Os programas mais concorridos em São Paulo são:
- Otorrinolaringologia (54 candidatos por vaga)
- Oftalmologia (48 candidatos por vaga)
- Dermatologia (44,9 candidatos por vaga)
- Neurologia (41,4 candidatos por vaga)
- Neurocirurgia (41,3 candidatos por vaga)
O levantamento também calculou quanto tempo os médicos levam para entrar em uma residência após se formarem. Do total de médicos que ingressaram pela primeira vez em um programa, mais de 50% conseguiram a vaga imediatamente após a conclusão da graduação, até um ano depois de formados; 24% entraram até dois anos depois; 19% demoraram entre três e cinco anos; e 3% levaram mais de cinco anos.
Além da residência médica, forma escolhida por dois terços dos médicos especialistas atualmente, também é possível se tornar especialista por meio da obtenção de título concedido por uma sociedade de especialidade médica vinculada à Associação Médica Brasileira (AMB), o que requer anos de prática na área e a aprovação em uma prova de título.
Desigualdade preocupa mais que quantidade
Na visão de Scheffer, "poderá haver um excedente" de médicos no futuro. Mas o alto número de profissionais não é necessariamente um problema — pode ser positivo ou negativo a depender da distribuição regional e, principalmente, da distribuição entre os sistemas público e privado, ele diz.

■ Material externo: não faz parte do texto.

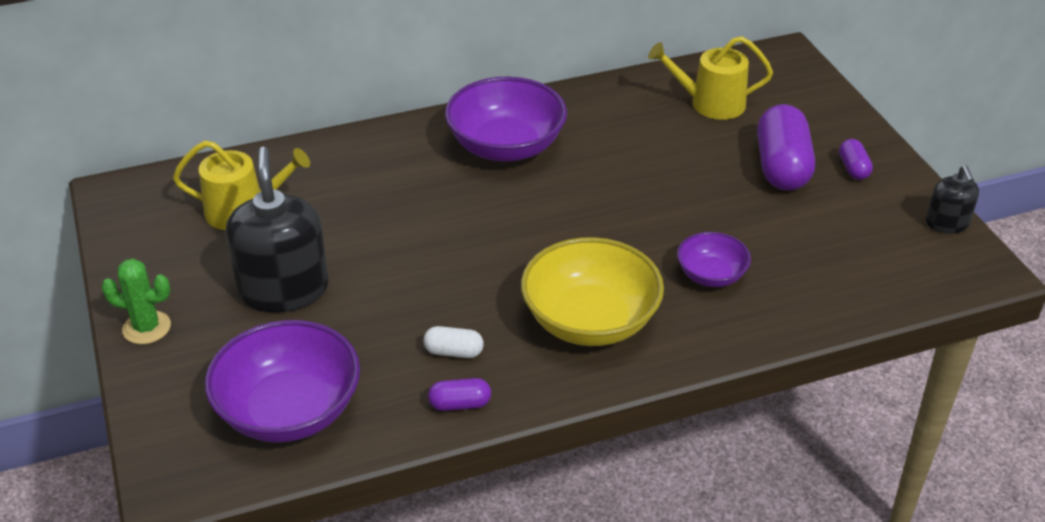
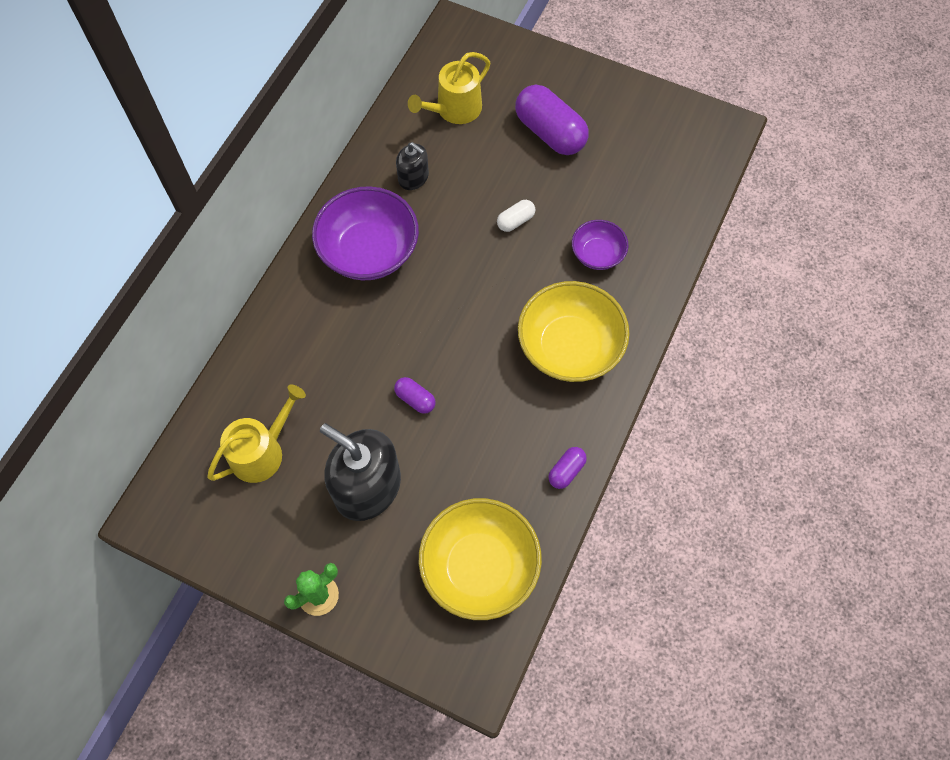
camera: 45 degrees left, 25 degrees up
purple bowl [205,320,360,442] -> yellow bowl [419,498,542,620]
white capsule [423,326,484,358] -> white capsule moved to [497,200,535,232]
purple capsule [839,139,873,180] -> purple capsule moved to [394,377,436,414]
black soap dispenser [926,165,979,234] -> black soap dispenser moved to [396,142,429,190]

"Em São Paulo, não temos regiões com falta de médicos, como acontece em outros estados. Nenhuma região tem menos de 2 médicos por mil habitantes. Mas a desigualdade entre o Sistema Único de Saúde (SUS) e o sistema privado preocupa", afirma. Como exemplo, ele cita os cirurgiões paulistas: 70% trabalham simultaneamente nos setores púbico e privado, 26% atuam apenas na rede privada e menos de 7% se dedicam apenas à rede pública.
Essa preferência pela rede privada também é vista em diversas outras especialidades. Para o pesquisador, isso reduz a disponibilidade de profissionais para a parcela da população que depende exclusivamente do SUS.
As soluções, ele diz, passam por políticas de redistribuição de profissionais entre as regiões e especialidades com maior necessidade, e também para o sistema público. Como exemplos positivos Scheffer cita o programa federal Agora Tem Especialistas, com editais com salários de até R$ 20 mil para médicos especialistas atuarem nos municípios com falta de profissionais da saúde, e a Tabela SUS Paulista, do governo estadual, que paga um complemento ao valor repassado aos hospitais pelo Ministério da Saúde.